Everything in the listing below should be repeated verbatim, apart from the pictures.
(Beginning of Data segment)
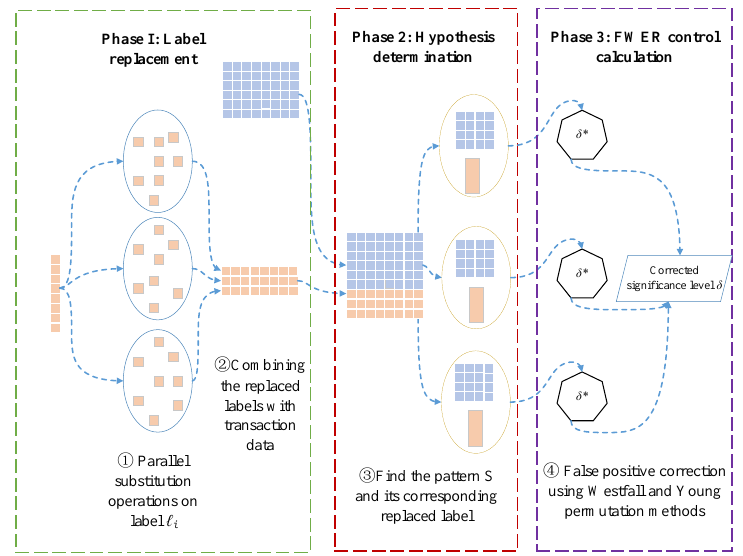
Figure 1. Overall framework of distributed PFWER false positive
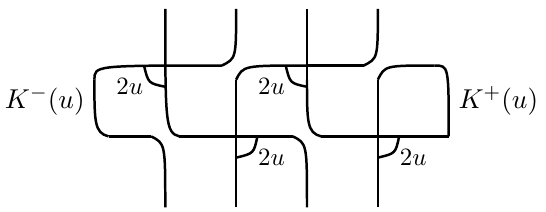
Figure 5 . The geometrical interpretation of the transfer matrix in (3.22) when the parameters ω j are given by equation (3.23).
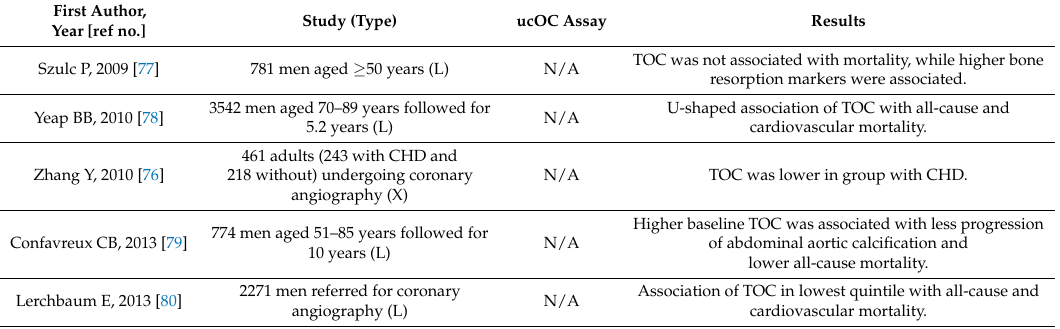
Table 3. Selected studies examining associations of total osteocalcin (TOC) and undercarboxylated osteocalcin (ucOC) with outcomes related to cardiovascular disease and mortality. X = cross-sectional study, L = longitudinal study, CHD = coronary heart disease. * ucOC assayed using hydroxyapatite binding, # ucOC assayed using ucOC antibody, N/A = no ucOC results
(End of Data segment)
Task response
Figure 1. Overall framework of distributed PFWER false positive
Figure 5 . The geometrical interpretation of the transfer matrix in (3.22) when the parameters ω j are given by equation (3.23).
Table 3. Selected studies examining associations of total osteocalcin (TOC) and undercarboxylated osteocalcin (ucOC) with outcomes related to cardiovascular disease and mortality. X = cross-sectional study, L = longitudinal study, CHD = coronary heart disease. * ucOC assayed using hydroxyapatite binding, # ucOC assayed using ucOC antibody, N/A = no ucOC results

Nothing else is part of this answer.